I have never used procion dyes before and have decided to dye and print my fabric for a range of jackets with an Asian ottoman theme.
Researching I have found some good tips for using dyes thickened with sodium alginate to paint or print onto fabric by Alyson Provax
Alyson Provax – printmaker and experimental dyer in Portland, Oregon. Her prints are available through Uprise Art, and her work will be shown in Variable States: Prints Now at Upfor Gallery in Portland this spring. Find her at alysonprovax.com
This beautiful Ottoman entari is in the archives of the Clothworkers Centre, London and I had the chance to examine it closely and to make notes about its size and construction.
The main fabric appears to be of cotton with stripes of soft yellow motifs and darker black floral motifs woven into the fabric on a cream background, further embellished with hand embroidered chain stitch flower and leaf motifs in several shades of green, blue, soft brown and pink/red.

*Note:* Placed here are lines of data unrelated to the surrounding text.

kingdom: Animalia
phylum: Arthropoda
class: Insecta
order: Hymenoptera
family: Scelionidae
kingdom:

The lining is a deep blue fabric with a woven floral pattern
Scalloped edges are embellished with a gold coloured braiding
The sleeves are over long and shaped beautifully towards the cuff
Neck line detail – a scalloped edge and no buttons or evidence of closure
Finishing – to finish the edges of the entari I could see that the top striped fabric was hemmed at the edges – turned in together with the blue lining and hand stitched. The braiding was then stitched along the edges of the top fabric. I could not see any facings or interlinings.

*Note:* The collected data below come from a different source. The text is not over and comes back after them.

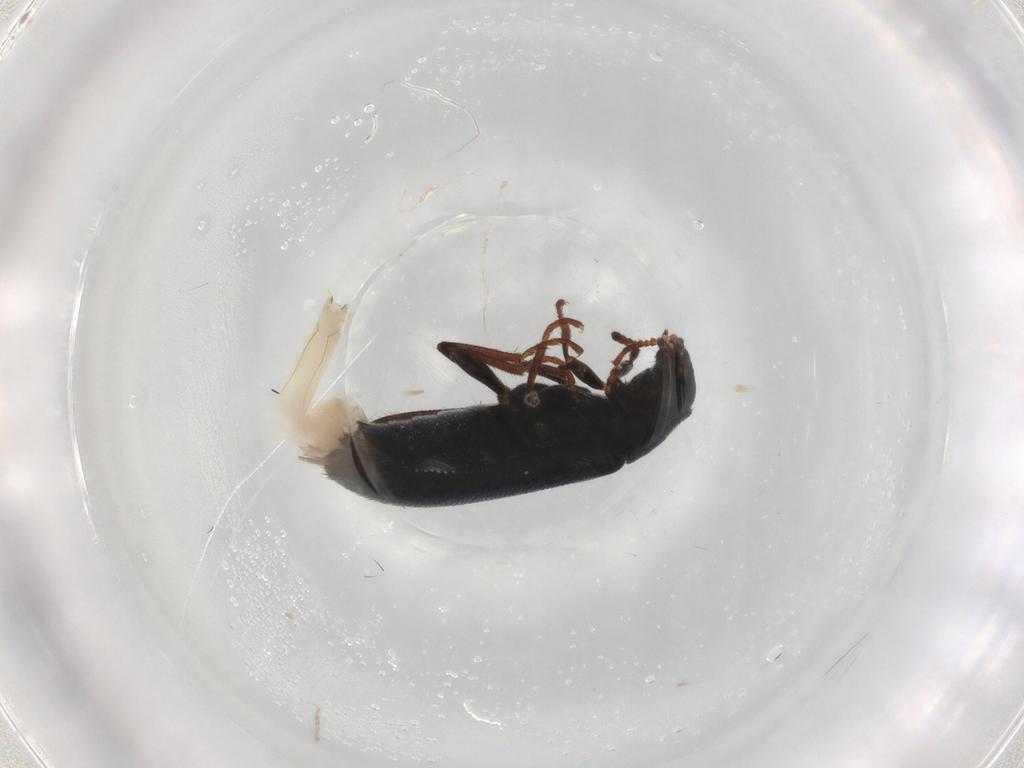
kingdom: Animalia
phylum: Arthropoda
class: Insecta
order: Coleoptera
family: Melyridae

Braiding is attached to the top striped fabric along the scalloped edge:
The V&A collection of children’s kaftans were worn by Ottoman princes who died in childhood. These luxurious kaftans were placed over the graves of the deceased children and preserved in the imperial tombs. In 1595 the nineteen younger sons of Sultan Murat III were executed on the orders of their half-brother Mehmet III on his succession. The killing of younger heirs of the sultanate evolved to prevent any struggling for succession (interesting that this is also practiced by male lions that kill the cubs when taking over a pride). This cruel practice was never repeated after 1595.
Weave and fabric construction
‘Lampas’ weave – 4:1 satin with a 1/3 twill. Silk warp and weft with a third element – a metallic silver wrapped white or yellow silk weft brocade. Loosely silver wrapped white silk yarns allows the white to show through the silver highlighting the metal – yellow yarn peeking through the sliver lends a gold hue to the resulting brocade. Fabric width: 66cm – 68.5cm
Predominantly white and red with touches of blue and yellow. Green was rarely used as there were no natural green dyes – green was produced by over dyeing yellow yarn with a blue dye. Red is used for the warp but never the weft – why?
Cintamani & Tiger stripes – Turkic, Central Asian origin.15thC
Stars & Crescents – Designs from Constantinople. 15th century
Florals: Pomegranate – single and sprays of, Ogival lattice, floral lattices, blossoms, pine cones, medallions – 16th century.
Undulating parallel lines – 17th century
Geometric design were still used in the 16th and 17th centuries
Pattern drawing for the children’s kaftan
Kaftan pattern pieces V&A clothworkers centre, London
Traditional Turkish Ottoman motifs are unique to the history of the Ottoman Empire and have been used to decorate many words of art and clothing including fabrics, tiles, ceramics, carpet and decorative arts since the 13th century reaching their zenith in the 16th century. The motif designs include stylised flower and fruits such as the carnation, hyacinth and tulip.
Embroidered textiles were an integral part of Ottoman daily life, used for home furnishings and clothing. Textiles played a role in daily activities and were used as gift-wrappings, room decorations, daily linens, and clothing. Embroidered textiles were also used for more ceremonial purposes, such as weddings, births, and circumcisions. Handmade textiles were symbols of status and illustrated not only the wealth of a woman’s family but also her skill as an embroiderer.
The carnation symbolises spring, new birth, renewal and a marriage between earthly gardens and the flower filled fields of Paradise. The popularity of the carnation pattern originated during the 16th century from the ceramic workshops in Iznik. These workshops produced decorated ceramics and tiles for the Ottoman palaces and mosques. The carnation was grown in abundance in the countryside surrounding Iznik. The design was used widely on tiles, ceramic products such as plates, bowls and flagons, and also in the pattern design of fabulous clothing and home textiles.
Iznik tile British Museum
Iznik tile, British Museum
A symbol of the strength and power of the Ottoman Empire and often found on fabric and clothing worn by the powerful.
A pattern of three circles in a triangular pattern and wavy lines, which derives from leopard and tiger pelts. This motif travelled west with the Turks from Central Asia and is one of the most common motifs. The tiger stripe design symbolises power, strength and manly courage and has been commonly used in the designs on the clothes of the Sultans. The three circles together symbolise Ottoman power and protection.